Collected data:
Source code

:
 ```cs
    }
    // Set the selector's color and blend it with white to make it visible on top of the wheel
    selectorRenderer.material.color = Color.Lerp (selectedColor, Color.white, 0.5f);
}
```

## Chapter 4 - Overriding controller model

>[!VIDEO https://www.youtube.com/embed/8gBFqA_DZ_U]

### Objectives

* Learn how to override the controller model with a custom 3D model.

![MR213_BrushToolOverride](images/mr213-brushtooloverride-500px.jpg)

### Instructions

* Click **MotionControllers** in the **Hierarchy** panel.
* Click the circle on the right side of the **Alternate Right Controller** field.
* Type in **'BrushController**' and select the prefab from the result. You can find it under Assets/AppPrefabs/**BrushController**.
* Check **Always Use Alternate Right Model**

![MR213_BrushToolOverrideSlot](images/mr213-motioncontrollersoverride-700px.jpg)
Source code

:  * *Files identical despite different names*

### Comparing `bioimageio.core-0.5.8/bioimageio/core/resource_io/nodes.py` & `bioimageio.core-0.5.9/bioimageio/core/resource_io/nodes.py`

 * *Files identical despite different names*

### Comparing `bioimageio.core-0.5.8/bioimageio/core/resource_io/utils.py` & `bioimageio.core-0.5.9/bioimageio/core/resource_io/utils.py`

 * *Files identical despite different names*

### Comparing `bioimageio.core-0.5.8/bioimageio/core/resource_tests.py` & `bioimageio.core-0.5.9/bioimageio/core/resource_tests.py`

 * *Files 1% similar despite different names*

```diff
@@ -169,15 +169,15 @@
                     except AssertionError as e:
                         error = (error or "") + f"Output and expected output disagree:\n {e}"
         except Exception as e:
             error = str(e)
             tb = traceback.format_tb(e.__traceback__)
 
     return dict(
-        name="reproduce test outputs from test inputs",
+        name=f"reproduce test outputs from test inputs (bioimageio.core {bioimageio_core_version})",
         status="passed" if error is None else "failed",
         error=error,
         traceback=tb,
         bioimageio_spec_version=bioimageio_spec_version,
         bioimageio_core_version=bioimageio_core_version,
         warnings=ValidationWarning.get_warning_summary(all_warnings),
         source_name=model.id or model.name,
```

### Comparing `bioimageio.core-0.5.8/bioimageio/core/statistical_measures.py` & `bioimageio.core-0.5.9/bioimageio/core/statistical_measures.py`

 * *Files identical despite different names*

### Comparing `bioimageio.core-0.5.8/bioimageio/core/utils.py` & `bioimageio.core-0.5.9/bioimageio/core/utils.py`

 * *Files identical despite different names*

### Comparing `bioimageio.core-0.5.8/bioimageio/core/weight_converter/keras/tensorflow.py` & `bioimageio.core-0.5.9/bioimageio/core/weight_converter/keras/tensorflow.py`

» **WORK INSTRUCTIONS**: Of all the lines in the data above, show only those that hold the word "color".

» **THE COMPLETED TASK**:
    // Set the selector's color and blend it with white to make it visible on top of the wheel
    selectorRenderer.material.color = Color.Lerp (selectedColor, Color.white, 0.5f);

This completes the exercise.